In which I explore a new career direction.
I was pretty taken with R. Azulai's magical amulets (such as the one on the right) which I described earlier. (For the interesting fallout see this post). Not just because my daughter wrote a paper this fall about fortunetellers and the laws against them; not just because of the spectacular Rev. Williams who promises, as does R. Azulai, to protect you from voodoo as well as all feelings of generalized unease.
But also, because this seems like a pretty darn good business to get into as long as we're going to be having a Depression and nobody is going to be willing to pay musicians such as myself. After all, even jobless people will obviously be needing magical amulets: to help them get new jobs, to help them pay their bills, to help them get girlfriends even though their cars have been repossessed...
I think the market for good-luck charms and potions is probably pretty recession-proof and secure.
And it looks like the startup costs are pretty low - paper, ink, a brush or a pen, and you're in business!
So I tried my hand (so to speak) at a hamsa for Illustration Friday this week. According to Wikipedia, the Hamsa symbol - named after the Arabic word for "five," like "five fingers" - is widespread in Islamic countries as well as among Jews. It protects against the evil eye, something we all need to worry about these days.

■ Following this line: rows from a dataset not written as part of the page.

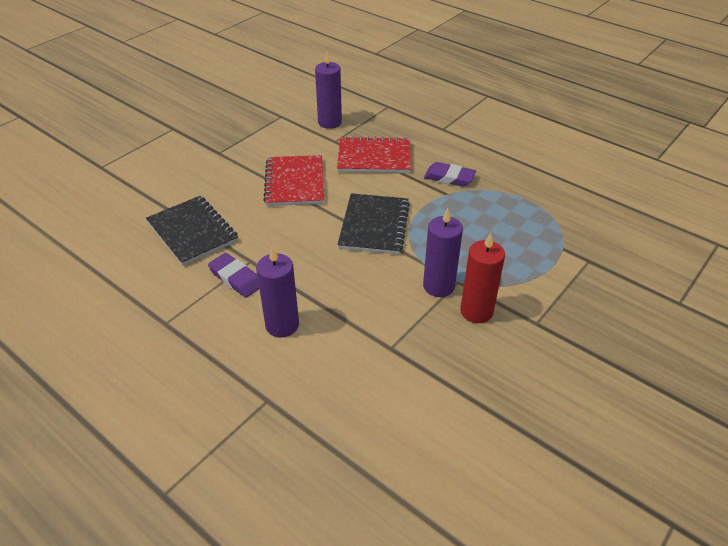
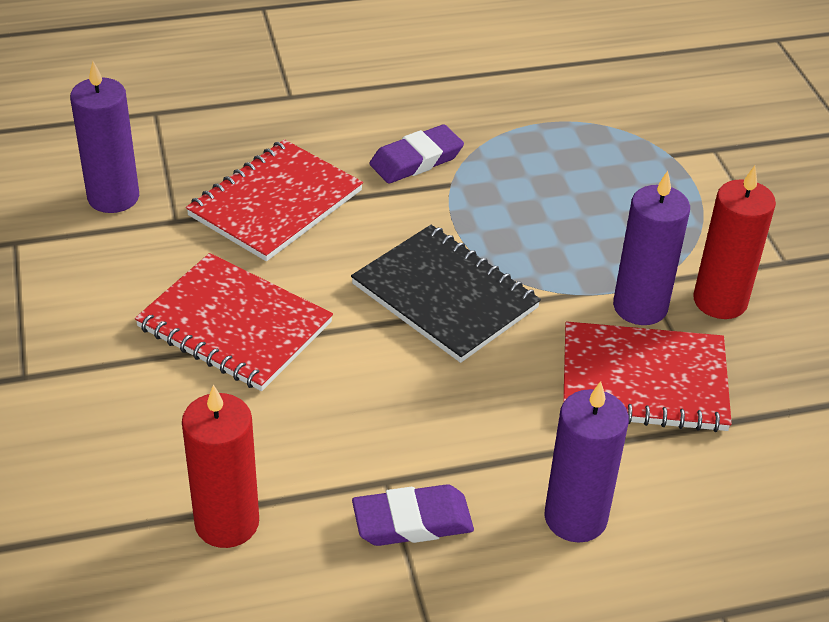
camera: 55 degrees left, 0 degrees up
(192, 232) = (227, 523): black notebook -> red candle
(390, 309) = (643, 380): none -> red notebook

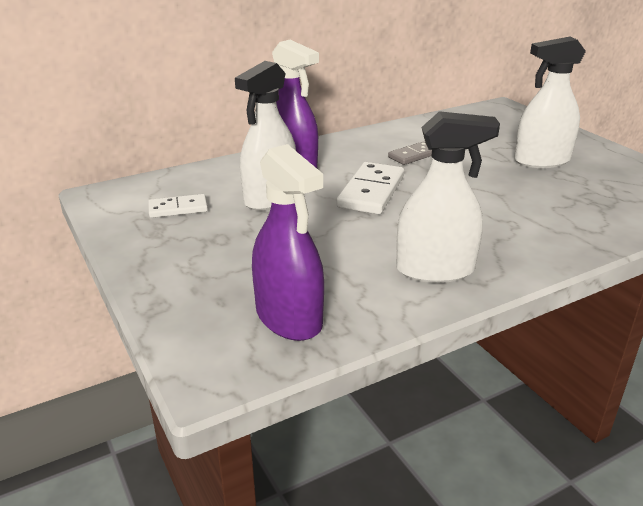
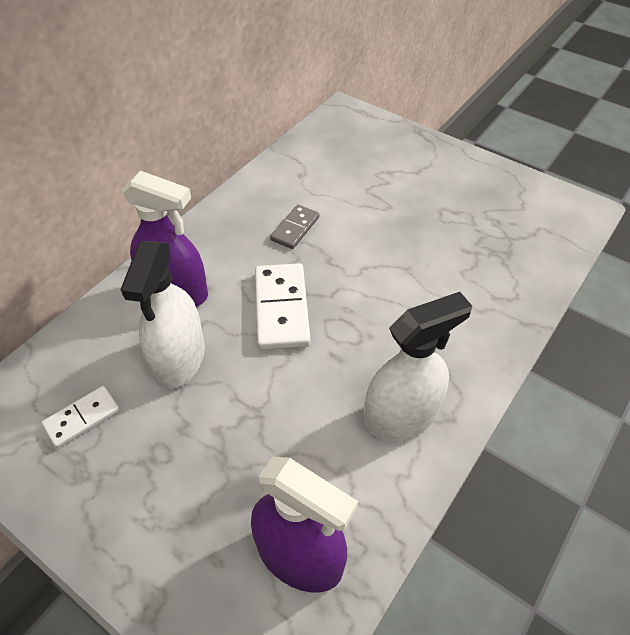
camera: 25 degrees left, 20 degrees up
(541, 161) = (421, 198): white spray bottle -> none

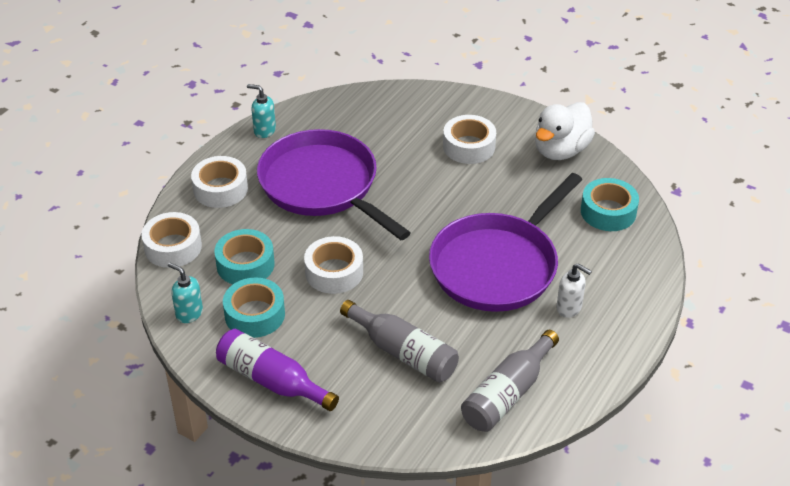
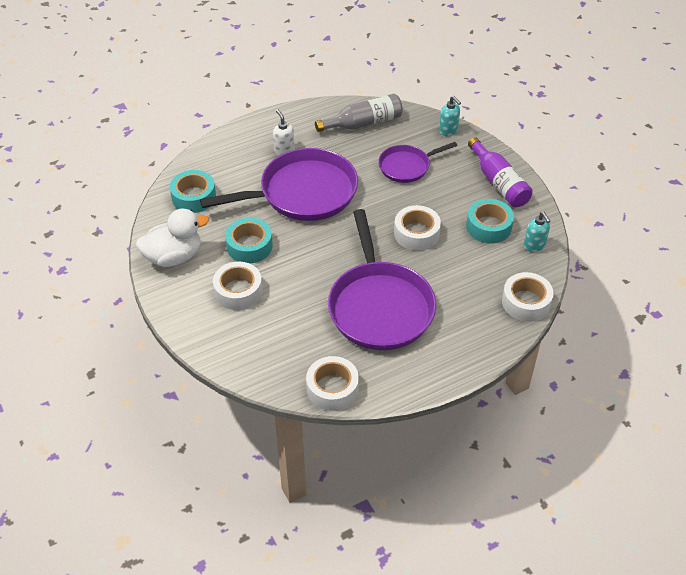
camera: 150 degrees left, 5 degrees up
(220, 189) = (464, 340): white tape -> white tape (332, 388)
(245, 264) = (477, 265): turquoise tape -> turquoise tape (249, 246)
(264, 131) = (394, 386): turquoise soap dispenser -> turquoise soap dispenser (448, 130)
(403, 352) = (406, 166): grey bottle -> purple pan

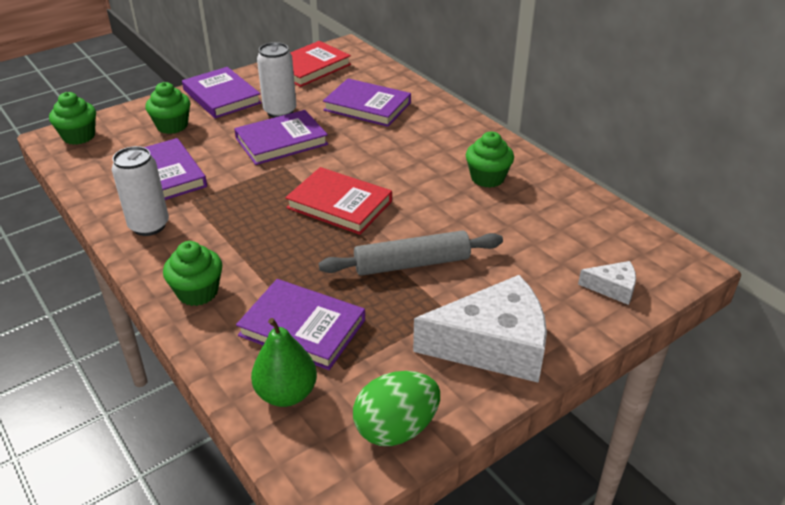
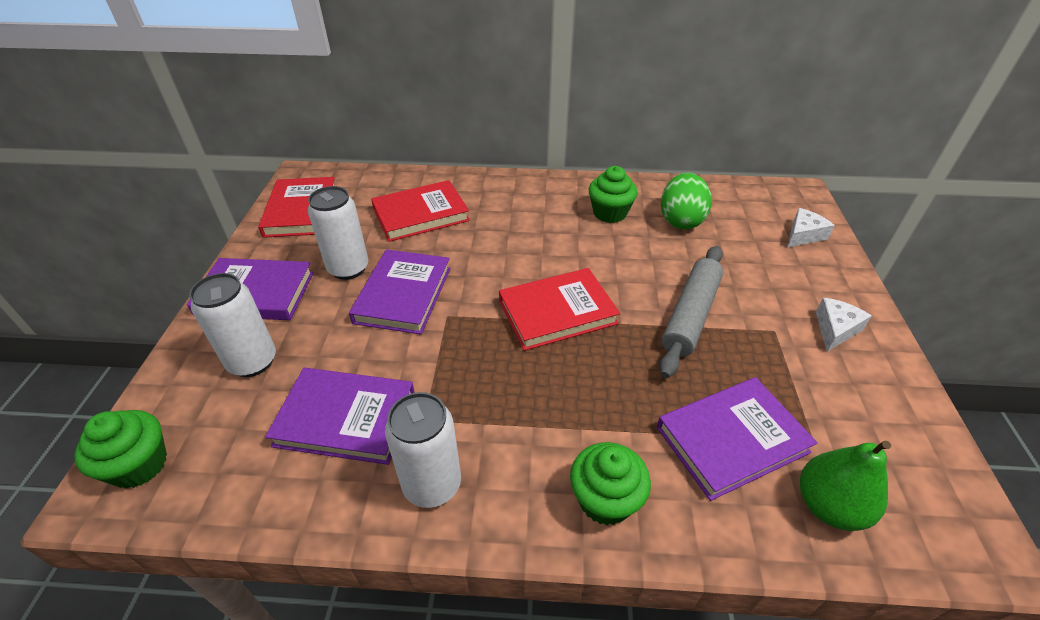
camera: 50 degrees left, 5 degrees up
(172, 126) = (252, 362): green cupcake -> white can
(367, 106) = (421, 214): purple book -> red book
(396, 428) = (917, 447): green egg -> green egg (681, 220)
(493, 345) = (835, 329): white cheese -> white cheese, size x0.46

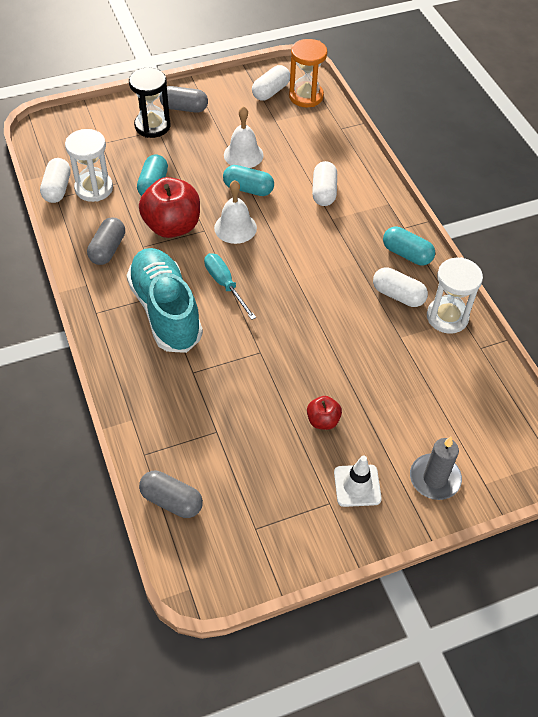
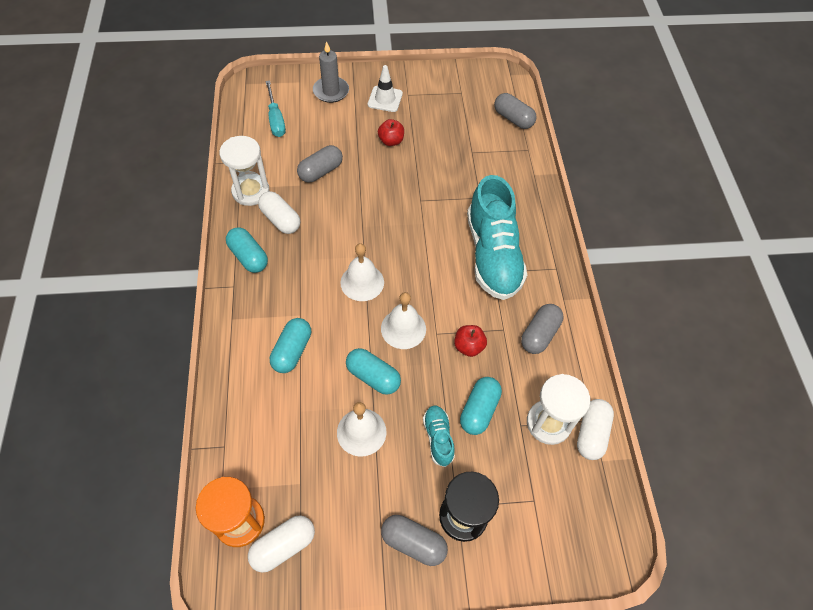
camera: 165 degrees left, 5 degrees up
(172, 226) = (468, 346): red apple -> red apple, size x0.49
(182, 162) = (438, 438): none -> turquoise shoe
(225, 284) = (432, 267): turquoise screwdriver -> turquoise screwdriver (276, 119)
(288, 256) = (362, 282): none -> white bell
(324, 192) = (292, 351): white capsule -> turquoise capsule
(386, 358) = (321, 171): none -> grey capsule

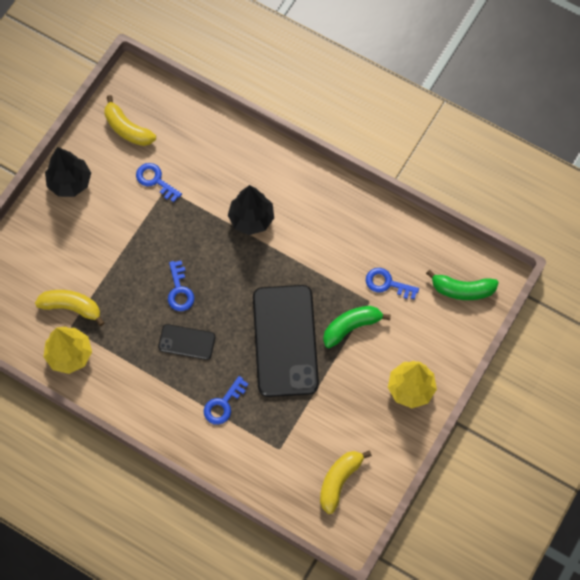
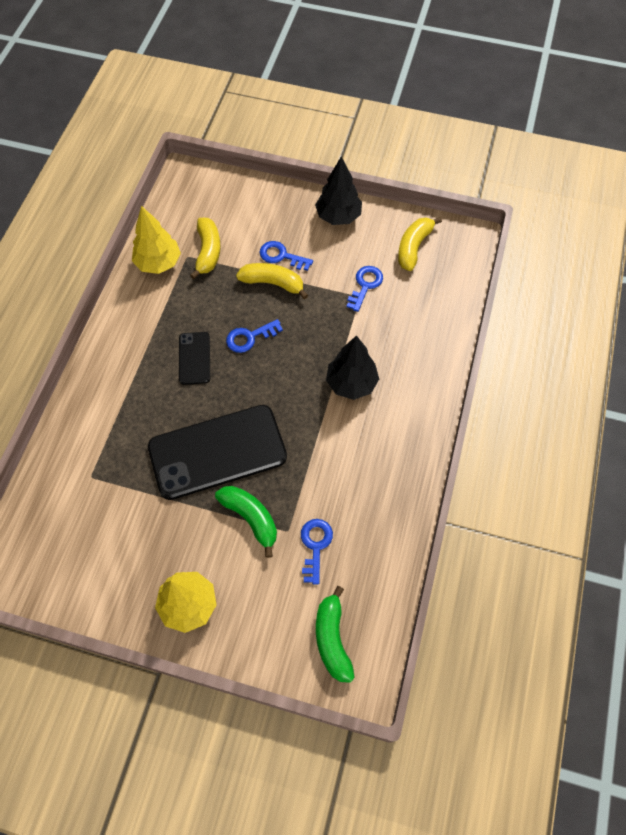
camera: 75 degrees right, 5 degrees down
(223, 404) = (132, 409): blue key -> blue key (281, 256)
(339, 481) = (62, 549): yellow banana -> yellow banana (273, 283)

And incidentally, "among some Jews, particularly Kabbalists, fish are considered to be a symbol of good luck, so many hamsas are also decorated with fish images."
My hamsa contains fish, birds, and creatures which might be sea lions or might be flying grey teeth depending on how you look at them. And they are surrounded by writings which I think are almost as good as those on the professional amulets sold by Reb Azulai, whom I hope won't have some blackhat Cosa Nostra come get me if I horn in on his territory.
And it's just my first try! I see a new vocation appearing on the horizon!
While I was working on this, I was musing that it might be profitable to go into business with a psychiatrist; we could split the advertising costs ("For sale: Psychiatry and Magical Amulets") and we could refer our customers back and forth, with a small finders' fee.
Unfortunately, it's possible this would be frowned on by the medical board, which we amulet makers don't have to worry about, but psychiatrists do, so I had to SUBTRACT the psychiatrist from my plan.
There are plenty of other businesses with which I believe magical amulets may create synergy. Weight-loss programs, for instance, or employment agencies. Perhaps I'll work up a business plan and look for investors.